REGINA — Some players wear the ‘C’ and others become captains.
Brandon Davidson understands the difference, knowing full well that the Regina Pats need more than a guy with a letter on his jersey. They need a captain who graciously accepts the badge of honour, embracing the privileges of the title as well as the burden that goes with it.
“I’ve always wanted that,” offered the 20-year-old defenceman. “I knew it wasn’t given to an individual, it’s earned. I feel privileged and honoured, but there is that responsibility being captain. I think I have the (right) qualities as a person and that translates into hockey as well. You have to be a character person. Some people have it, some people don’t.”
Since his arrival two years ago, Davidson has often expressed his desire to be a leader for the Pats. With maturity, he came to understand that it’s about more than just words, it’s about actions and hard work.
“My leadership throughout the years has improved and now it’s kind of getting noticed,” said Davidson, regarded as one of the WHL’s top all-around defencemen. “The main thing for me is the respect I’ve earned from the players, not just from this team but throughout the league as well. I’m the kind of captain who’s going to lead by example and, when there’s tough patches throughout the year, I’m the guy who’s going to pick the guys heads up and (tell them) to climb on my back.”
Davidson has his own way of lifting a team, one that doesn’t involve screaming and yelling.
“I’m very positive,” said the laid-back veteran, who’s backed by alternate captains Jordan Weal, Artem Bidlevskii and Brandon Underwood. “The leadership group that we have in our room, everybody is pretty well known to pick somebody up when they’re down and give them a boot in the ass if they need it. I never get down on anybody. I never single anybody out. But guys have to be held accountable. Sometimes people have to be told when they’re screwing up or they’re not doing things properly. I’ll let guys know.”
That’s what head coach Pat Conacher had in mind when he awarded the ‘C’ to Davidson. It’s a decision that wasn’t made lightly and didn’t happen overnight, a product of detailed observation as well as a background check through various connections in the hockey world.

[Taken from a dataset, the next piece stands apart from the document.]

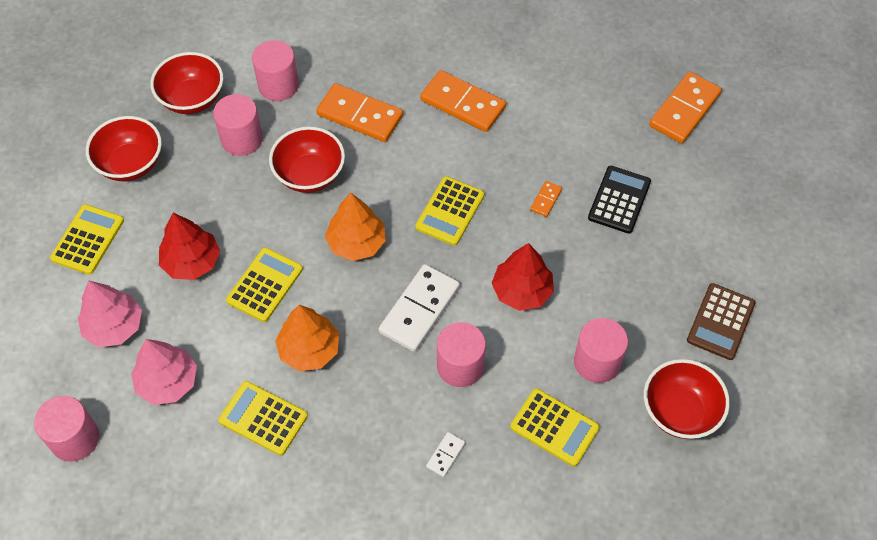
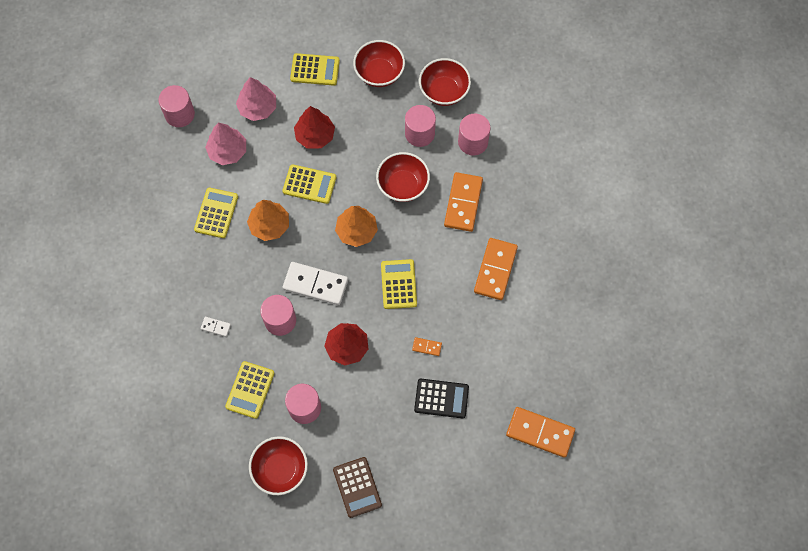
camera: 75 degrees right, 10 degrees up
yellow calculator [415,176,484,246] -> yellow calculator turned 75 degrees clockwise [381,259,417,309]
brown calculator [687,283,755,360] -> brown calculator turned 120 degrees counterclockwise [333,457,382,518]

“I made calls on him,” said Conacher. “I know the background of the kid, how hard he has worked to become a player. People spoke about what he is (as a person) and what he brings to the rink as a player. That spoke volumes to me. I saw how he interacted with the guys around the room, the way he carried himself, the attitude he had. If you’re trying to be someone you’re not, you can’t carry it on.”
Davidson has remained on course, even while coping with the disappointment of being cut by the Edmonton Oilers.
“It doesn’t discourage a person, it just makes you work a little harder,” he said. “Edmonton obviously thinks I need another year, which is probably right. Coming back here is great for me. It’s a huge year for myself and for this team. On a personal level, I do want to go out there and prove some things. Being the captain of the team, it’s a huge step for me and it’s a learning experience because I’ve never done it before. I’ve learned from previous captains but I’m trying to make it my own.”
Along with putting his stamp on the captaincy, Davidson wants nothing more than to help the Pats punch their ticket to the playoffs.
“The last couple years leave a bitter taste in your mouth,” he added. “I want everything for this team and I want everything for the players on this team. I’m going to do everything I can to help the next guy and he’s going to do everything he can to help me. I need 20-some other players as much as they need me. It’s a win-win for everybody if we can do something special this year.”